Problems to work on ->
**a)** Answer these questions from the passage on Data Envelopment Analysis, marking each answer as its question is marked:
(i) What name is given to the efficiency results that the method produces?
(ii) What does $n$ show in the explanation of the equation?
(iii) What value of $h_j$ means that a DMU is efficient?
**b)** Set down the entries from their start up to and including the line containing "Question: Is metallic silver picture frame at right, acting", reproducing each line precisely and omitting the pictures.

Source text ->
========================
3. Materials and Methods

DEA is the most popular method used to measure efficiency and performance in several areas such as operations, production, infrastructures and economics [29,30]. Data Envelopment Analysis (DEA) is one of mathematical programs to evaluate the efficiency of various inputs and outputs data by giving the results of efficiency called “Decision management units” (DMU). Thus, the results of this method can suggest the direction for developing the unit performance and more efficiency [31].

The unit of $DM{U}_s$ where each unit $DM{U}_j$ $DM{U}_j$ (j = 1..., $n$) by inserting $m$ to be an input factors (i = 1,...,$m$). Later, perform to insert output factors $s$ = ($r$= 1,...,$s$) to measure the performance of connectivity by $DM{U}_j$. The DEA model can express on the mathematical equation below.

$$Max{h}_j=\frac{{{\displaystyle \sum }}_{r=1}^s{u}_r{y}_{rj}}{{{\displaystyle \sum }}_{i=1}^m{v}_i{x}_{ij}}\mathrm{for}\mathrm{all}j=1,2,\dots \dots ,n$$

(1)

Subject to

$$\frac{{{\displaystyle \sum }}_{r=1}^s{u}_r{y}_{rj}}{{{\displaystyle \sum }}_{i=1}^m{v}_i{x}_{ij}}\le 1, j=1,2,\dots \dots ,n.$$

(2)

$$\mathrm{Where};v_i\ge 0,(i=1,2,3\dots ,m)$$

(3)

$$u_r\ge 0(r=1,2,3\dots ,s)$$

(4)

The equation is explained as; $h_j$ is a result the efficiency of DMU, $y_{rj}$ is amount of output factor and $x_{ij}$ is amount of input factors. Then $n$ shows the number of DMU involving; $s$ is number of output and $m$ the number of inputs. In addition, $u_r$ is the weight given to output $r$ of DMU unit and $v_i$ is the weight given to the input i of DMU unit. However, the number of $DM{U}_s$ modify where each $DM{U}_j$ (j = 1,..., n) by insert $m$ input on the variable $x_{ij}$ (i = 1,..., m), then utilized to the variable of output $y_{rj}$ (r = 1,..., $s$) to measure the efficiency performance by $DM{U}_j$. Moreover, the value of $h_j$; can express by applied DEA for evaluation. The results of $h_j$; should range between 0 and 1 to show the value of efficiency. When the results of DMU $h_j$ is equal to 1, it means that the DMU is efficient. In contrast, if the results of DMU $h_j$ is nearly but not equal to 1, it will be indicated inefficient [31,32].
========================
Data section ->
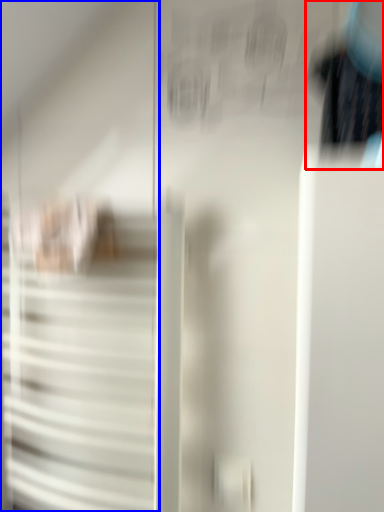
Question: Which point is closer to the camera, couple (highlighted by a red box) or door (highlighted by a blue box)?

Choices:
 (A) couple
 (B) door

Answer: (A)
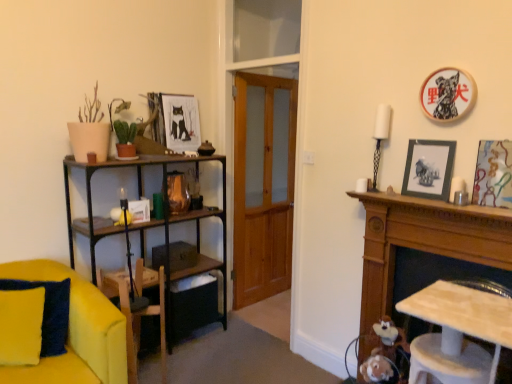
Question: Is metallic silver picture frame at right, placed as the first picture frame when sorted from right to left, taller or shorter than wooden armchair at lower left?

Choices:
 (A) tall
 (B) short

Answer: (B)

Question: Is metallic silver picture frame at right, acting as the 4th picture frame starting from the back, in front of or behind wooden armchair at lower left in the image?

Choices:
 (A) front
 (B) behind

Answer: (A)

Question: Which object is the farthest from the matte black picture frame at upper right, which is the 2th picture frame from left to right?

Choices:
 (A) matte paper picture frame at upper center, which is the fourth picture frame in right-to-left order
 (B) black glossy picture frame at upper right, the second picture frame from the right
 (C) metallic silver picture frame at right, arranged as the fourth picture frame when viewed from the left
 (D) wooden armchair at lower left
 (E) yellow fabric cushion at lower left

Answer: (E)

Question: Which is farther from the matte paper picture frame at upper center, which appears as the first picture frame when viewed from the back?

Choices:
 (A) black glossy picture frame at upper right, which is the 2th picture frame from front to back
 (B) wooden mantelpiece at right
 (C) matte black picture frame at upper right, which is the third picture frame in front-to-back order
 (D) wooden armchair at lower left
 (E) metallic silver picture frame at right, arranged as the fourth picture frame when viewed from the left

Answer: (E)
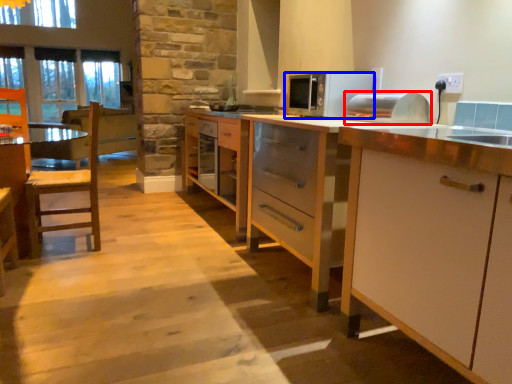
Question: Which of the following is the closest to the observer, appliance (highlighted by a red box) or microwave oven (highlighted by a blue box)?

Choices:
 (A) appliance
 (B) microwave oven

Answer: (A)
========================
Written answers ->
**a)**
(i) “Decision management units” (DMU).
(ii) The number of DMU involved.
(iii) A value equal to 1.

**b)**
Question: Which point is closer to the camera, couple (highlighted by a red box) or door (highlighted by a blue box)?

Choices:
 (A) couple
 (B) door

Answer: (A)
Question: Is metallic silver picture frame at right, placed as the first picture frame when sorted from right to left, taller or shorter than wooden armchair at lower left?

Choices:
 (A) tall
 (B) short

Answer: (B)

Question: Is metallic silver picture frame at right, acting as the 4th picture frame starting from the back, in front of or behind wooden armchair at lower left in the image?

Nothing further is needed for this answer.